=== TEXTO DE ORIGEM ===

Quarta-feira, 3 de Dezembro de 2008

Al-Jazaïr - A tasca

Acordei mais cedo porque estou a deslocar-me para outras instalações e estas são mais longe. Esqueci-me de tomar o café no Hotel e só fomos tomar quando chegámos. Ao fundo da rua havia lojas e numa delas, um toldo anunciava "Café". Entrámos no espaço, que na realidade deveria ser um portal do tempo. Só o balcão de mármore deve ter sido limpo pela manhã, tudo o resto não via um pano desde as eleições de 1990, quando a eminente eleição da FIS levou a um banho de sangue perpetrado pelos militares. Quatro homens atrás do balcão atendem os pedidos de cerca de 12 argelinos e 2 portugueses. O nosso traje destoa gritantemente com o ar miserável do local, pedimos os cafés que são tirados numa máquina daquelas com uma alavanca, mesmo antiga! Colocam-nos os cafés em dois copos de vidro pequenos, do tamanho das nossas chávenas. O café é agradável, só é preciso cuidado para não beber a borra no fundo deixada pela máquina. O preço? 0,15€

Foto da entrada do café.

=== DADOS APRESENTADOS ===

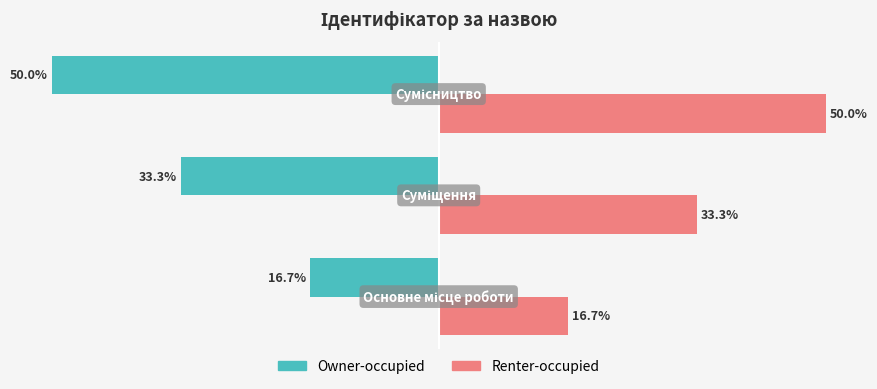

List the series in order of their overall mean, highest first.

Renter-occupied, Owner-occupied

===

O QUE FAZER
Responda às perguntas seguintes com base no texto sobre a tasca em Al-Jazaïr:
(a) Por que motivo o autor acordou mais cedo?
(b) Quantos homens estavam atrás do balcão a atender os pedidos?
(c) Em que foram servidos os cafés?

RESPOSTA ESCRITA
(a) O autor acordou mais cedo porque está a deslocar-se para outras instalações, que ficam mais longe.
(b) Estavam quatro homens atrás do balcão.
(c) Os cafés foram servidos em dois copos de vidro pequenos, do tamanho das chávenas portuguesas.